The remains of the other two children have never been found. According to accounts by the executioners, the two smallest corpses were burned to ash at the grave site and scattered.

The future empress was born in 1847 as Princess Marie Sophie Frederikke Dagmar. Baptized a Lutheran, she took the name Maria Fyodorovna when she converted to Russian Orthodoxy before marrying the future Alexander III, who reigned from 1881 to 1894. She had been engaged in 1864 to marry Alexander's older brother Nicholas, but he fell ill and died the next year. It was then arranged for her to marry Alexander, and they wed in 1866.

On Tuesday, her remains arrived in Russia by ship at the Baltic Sea port of Kronshtadt, exactly 140 years after she first came to the country.
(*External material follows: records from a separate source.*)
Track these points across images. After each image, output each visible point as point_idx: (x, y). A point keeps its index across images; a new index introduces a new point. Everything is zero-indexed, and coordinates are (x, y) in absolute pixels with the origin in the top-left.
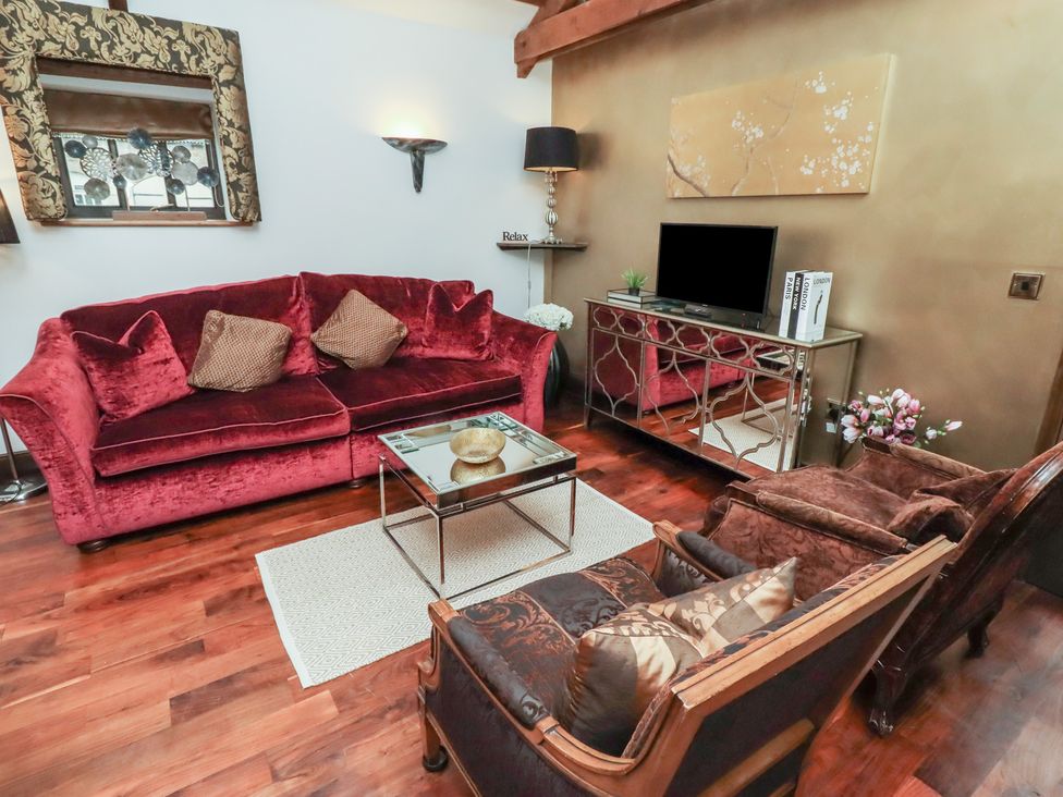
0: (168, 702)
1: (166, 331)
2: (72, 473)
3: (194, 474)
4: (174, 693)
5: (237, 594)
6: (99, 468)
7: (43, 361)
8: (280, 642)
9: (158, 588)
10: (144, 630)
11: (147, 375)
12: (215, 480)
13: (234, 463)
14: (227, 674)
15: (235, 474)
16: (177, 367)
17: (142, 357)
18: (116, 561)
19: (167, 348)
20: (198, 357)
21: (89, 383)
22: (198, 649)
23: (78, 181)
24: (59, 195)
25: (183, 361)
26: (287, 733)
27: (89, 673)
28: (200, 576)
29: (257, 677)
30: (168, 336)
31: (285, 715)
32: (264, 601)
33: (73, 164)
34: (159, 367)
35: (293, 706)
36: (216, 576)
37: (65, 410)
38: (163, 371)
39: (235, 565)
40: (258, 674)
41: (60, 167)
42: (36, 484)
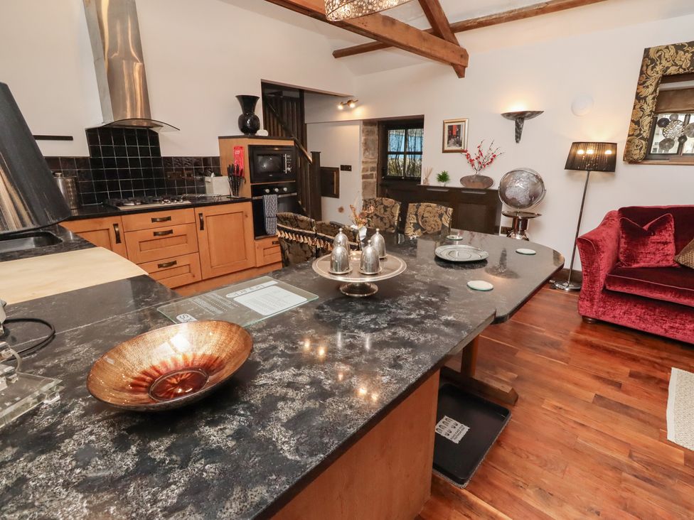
0: (594, 395)
1: (673, 226)
2: (594, 282)
3: (655, 308)
4: (598, 393)
5: (650, 378)
6: (607, 285)
7: (602, 228)
8: (665, 412)
9: (611, 352)
10: (596, 363)
11: (651, 248)
12: (666, 317)
13: (683, 313)
14: (628, 404)
15: (682, 319)
16: (671, 248)
17: (652, 237)
18: (596, 331)
19: (670, 236)
20: (688, 246)
21: (619, 244)
22: (619, 386)
23: (658, 138)
24: (644, 148)
25: (676, 246)
26: (647, 448)
27: (567, 363)
28: (634, 359)
29: (642, 416)
30: (673, 229)
31: (650, 441)
32: (666, 390)
33: (659, 130)
34: (659, 245)
35: (657, 441)
36: (643, 364)
37: (603, 252)
38: (661, 248)
39: (656, 365)
40: (644, 416)
41: (650, 133)
42: (575, 286)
The remains were taken first to the czars' summer residence of Peterhof.

Before her coffin was entombed Thursday, it was draped with the yellow banner of the imperial family. Alexei and members of the Romanov family sprinkled soil into the grave, and cannons fired a 31-salvo salute. To the sound of choir music and church bells, a white marble tombstone with a gilded cross was set into place, and white roses were presented in the empress' memory.
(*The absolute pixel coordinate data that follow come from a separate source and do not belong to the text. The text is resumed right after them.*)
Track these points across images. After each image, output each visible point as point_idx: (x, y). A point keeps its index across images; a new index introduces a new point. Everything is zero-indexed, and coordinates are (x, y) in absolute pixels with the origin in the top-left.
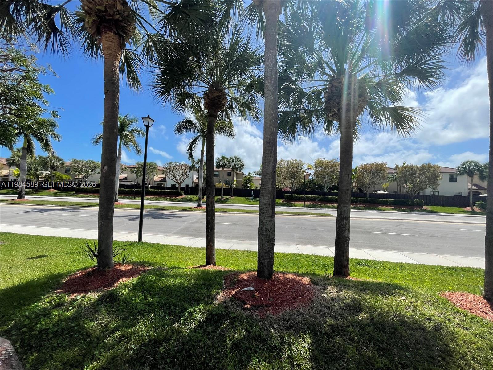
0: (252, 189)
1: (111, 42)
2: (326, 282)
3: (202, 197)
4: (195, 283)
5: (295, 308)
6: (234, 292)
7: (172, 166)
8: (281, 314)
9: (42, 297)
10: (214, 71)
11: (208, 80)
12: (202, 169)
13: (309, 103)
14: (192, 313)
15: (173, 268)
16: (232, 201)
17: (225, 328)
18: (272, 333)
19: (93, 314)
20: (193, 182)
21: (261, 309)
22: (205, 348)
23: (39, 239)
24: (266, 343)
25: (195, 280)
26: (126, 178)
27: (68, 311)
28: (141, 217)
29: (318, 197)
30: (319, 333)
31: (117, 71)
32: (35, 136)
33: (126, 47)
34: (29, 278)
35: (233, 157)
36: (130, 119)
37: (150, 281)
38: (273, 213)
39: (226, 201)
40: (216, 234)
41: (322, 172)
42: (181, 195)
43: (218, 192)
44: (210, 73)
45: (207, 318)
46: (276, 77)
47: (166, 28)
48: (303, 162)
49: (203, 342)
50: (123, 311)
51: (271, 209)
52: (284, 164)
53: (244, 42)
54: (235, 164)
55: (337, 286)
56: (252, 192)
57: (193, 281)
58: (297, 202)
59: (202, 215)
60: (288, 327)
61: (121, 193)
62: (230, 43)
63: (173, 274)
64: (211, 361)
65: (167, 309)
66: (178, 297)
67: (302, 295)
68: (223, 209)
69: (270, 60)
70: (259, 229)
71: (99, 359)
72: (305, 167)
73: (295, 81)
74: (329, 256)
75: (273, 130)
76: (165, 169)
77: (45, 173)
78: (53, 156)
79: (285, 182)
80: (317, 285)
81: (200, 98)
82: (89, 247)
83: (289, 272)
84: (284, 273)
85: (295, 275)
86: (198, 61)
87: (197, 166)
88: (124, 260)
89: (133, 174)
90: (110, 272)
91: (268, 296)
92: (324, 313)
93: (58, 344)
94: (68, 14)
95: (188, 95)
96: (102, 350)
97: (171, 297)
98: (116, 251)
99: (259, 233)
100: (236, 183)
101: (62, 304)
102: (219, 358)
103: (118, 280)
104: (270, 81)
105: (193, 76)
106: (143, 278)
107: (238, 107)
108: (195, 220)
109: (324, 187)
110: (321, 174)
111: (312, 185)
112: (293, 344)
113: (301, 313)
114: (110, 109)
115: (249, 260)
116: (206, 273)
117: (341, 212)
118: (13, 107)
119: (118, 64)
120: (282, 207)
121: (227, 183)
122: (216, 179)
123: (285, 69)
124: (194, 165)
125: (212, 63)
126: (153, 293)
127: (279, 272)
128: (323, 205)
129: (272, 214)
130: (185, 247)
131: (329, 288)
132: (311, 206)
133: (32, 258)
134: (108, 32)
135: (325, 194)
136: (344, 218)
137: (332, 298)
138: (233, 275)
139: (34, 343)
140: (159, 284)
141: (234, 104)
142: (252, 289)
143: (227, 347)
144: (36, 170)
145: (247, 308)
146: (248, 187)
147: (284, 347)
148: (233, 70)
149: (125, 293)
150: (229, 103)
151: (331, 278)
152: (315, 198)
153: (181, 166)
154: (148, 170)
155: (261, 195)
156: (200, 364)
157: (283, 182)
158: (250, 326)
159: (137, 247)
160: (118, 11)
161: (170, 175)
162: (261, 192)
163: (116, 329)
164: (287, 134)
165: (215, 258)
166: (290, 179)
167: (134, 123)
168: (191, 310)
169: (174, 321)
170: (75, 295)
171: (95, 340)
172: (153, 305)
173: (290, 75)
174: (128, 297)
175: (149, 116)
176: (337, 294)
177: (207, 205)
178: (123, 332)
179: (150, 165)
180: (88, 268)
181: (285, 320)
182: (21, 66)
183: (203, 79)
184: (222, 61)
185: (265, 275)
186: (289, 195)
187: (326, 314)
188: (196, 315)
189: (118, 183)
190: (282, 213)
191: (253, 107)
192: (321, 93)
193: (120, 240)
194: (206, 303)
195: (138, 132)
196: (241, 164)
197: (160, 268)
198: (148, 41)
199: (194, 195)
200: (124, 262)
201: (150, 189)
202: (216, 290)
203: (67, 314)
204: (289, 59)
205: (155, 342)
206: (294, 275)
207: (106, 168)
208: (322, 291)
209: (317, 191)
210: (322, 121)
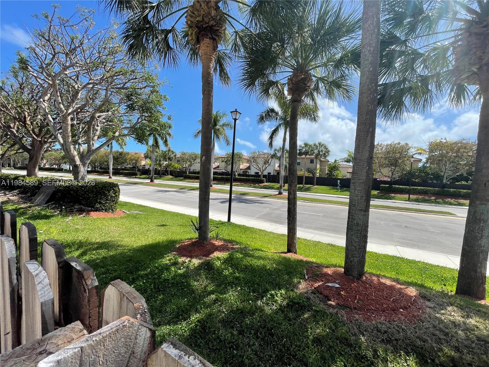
0: (339, 177)
1: (207, 47)
2: (444, 300)
3: (283, 185)
4: (277, 268)
5: (395, 321)
6: (316, 285)
7: (256, 155)
8: (373, 322)
9: (165, 256)
10: (299, 52)
11: (292, 64)
12: (283, 157)
13: (426, 67)
14: (273, 296)
15: (257, 250)
16: (315, 191)
17: (307, 319)
18: (362, 341)
19: (196, 276)
20: (274, 170)
21: (348, 310)
22: (286, 332)
23: (163, 212)
24: (354, 350)
25: (276, 265)
26: (218, 167)
27: (180, 269)
28: (230, 200)
29: (431, 190)
30: (429, 361)
31: (212, 72)
32: (160, 135)
33: (218, 49)
34: (157, 240)
35: (317, 144)
36: (221, 115)
37: (238, 259)
38: (368, 206)
39: (307, 190)
40: (298, 223)
41: (440, 157)
42: (264, 182)
43: (300, 180)
44: (294, 56)
45: (288, 304)
46: (378, 41)
47: (252, 21)
48: (410, 145)
49: (284, 326)
50: (217, 279)
51: (364, 202)
52: (382, 149)
53: (334, 10)
54: (319, 151)
55: (462, 309)
56: (339, 181)
57: (274, 265)
58: (399, 195)
59: (283, 203)
60: (383, 340)
61: (215, 179)
62: (317, 16)
63: (257, 255)
64: (291, 346)
65: (251, 286)
66: (261, 277)
67: (405, 308)
68: (305, 198)
69: (369, 22)
70: (348, 223)
71: (200, 312)
72: (412, 151)
73: (405, 41)
74: (448, 266)
75: (370, 108)
76: (250, 158)
77: (165, 163)
78: (169, 150)
79: (382, 170)
80: (429, 300)
81: (283, 84)
82: (192, 222)
83: (384, 276)
84: (378, 276)
85: (394, 281)
86: (282, 46)
87: (279, 155)
88: (217, 237)
89: (224, 163)
90: (207, 245)
91: (357, 298)
92: (440, 339)
93: (175, 293)
94: (177, 33)
95: (272, 84)
96: (202, 306)
97: (255, 276)
98: (211, 228)
99: (347, 228)
100: (320, 171)
101: (177, 264)
102: (300, 347)
103: (213, 252)
104: (368, 48)
105: (276, 63)
106: (232, 254)
107: (325, 87)
108: (276, 207)
109: (443, 177)
110: (439, 160)
111: (423, 174)
112: (390, 362)
113: (402, 329)
114: (206, 106)
115: (333, 255)
116: (288, 260)
117: (475, 212)
118: (146, 115)
119: (212, 65)
120: (377, 200)
121: (309, 171)
122: (298, 167)
123: (391, 28)
124: (276, 153)
125: (296, 44)
126: (240, 269)
127: (371, 274)
128: (440, 200)
129: (366, 207)
130: (267, 232)
131: (450, 308)
132: (420, 201)
133: (159, 226)
134: (205, 39)
135: (444, 186)
136: (480, 220)
137: (454, 322)
138: (316, 267)
139: (161, 288)
140: (245, 262)
141: (321, 85)
142: (337, 286)
143: (309, 339)
144: (160, 161)
145: (331, 304)
146: (334, 176)
147: (378, 362)
148: (320, 47)
149: (218, 265)
150: (315, 85)
151: (452, 296)
152: (426, 191)
153: (264, 154)
154: (236, 160)
155: (352, 186)
156: (281, 345)
157: (379, 170)
158: (334, 325)
159: (227, 226)
160: (212, 17)
161: (254, 163)
162: (352, 181)
163: (212, 292)
164: (389, 111)
165: (297, 246)
166: (389, 167)
167: (224, 118)
168: (273, 292)
169: (257, 299)
170: (185, 258)
171: (198, 297)
172: (240, 280)
173: (398, 35)
174: (220, 268)
175: (236, 109)
176: (463, 319)
177: (289, 194)
178: (217, 296)
179: (237, 155)
180: (193, 239)
181: (379, 331)
182: (150, 83)
183: (287, 64)
184: (308, 39)
185: (354, 274)
186: (387, 185)
187: (443, 341)
188: (278, 299)
189: (212, 171)
190: (376, 207)
191: (343, 85)
192: (448, 49)
193: (214, 219)
194: (287, 290)
195: (228, 125)
196: (325, 150)
197: (246, 248)
198: (236, 39)
199: (275, 182)
200: (217, 238)
201: (237, 177)
202: (297, 278)
203: (179, 271)
204: (397, 13)
205: (241, 313)
206: (392, 282)
207: (204, 158)
208: (437, 310)
209: (430, 181)
210: (447, 88)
Russian President Vladimir V. Putin played an important role in encouraging the reburial. However, he did not attend Thursday's services, which were billed as cultural and religious rather than political events.

Leonid Sedov, a historian and researcher at the Levada Center, an independent polling agency, said the reburial could be a step toward "curing our nation's still-shattered moral health."

"I think the country can't develop properly, in every sense, if there is no repentance for the sins of the past," Sedov said.

At the other end of the spectrum, Anatoly Lukyanov, former chairman of the Soviet Union's legislature and now an advisor to the Communist faction in the lower house of parliament, said he feared the reburial "may be used to portray their family as holy martyrs and throw more dirt at Lenin and Soviet history."

"I am very much concerned with the tendency to paint the Soviet past as one huge black hole while painting the czar and his family only in rose colors," Lukyanov said.

But Sedov said the process of reassessing Soviet views of the past still hadn't gone far enough.

During the Soviet era, "the history of the Romanovs was presented only in black colors, and this stereotype is very much alive despite that fact that something has been done already to restore the true picture," Sedov said. "Events like this reburial help unite the people by opening our eyes to pages of history that are still very cloudy and illegible for many."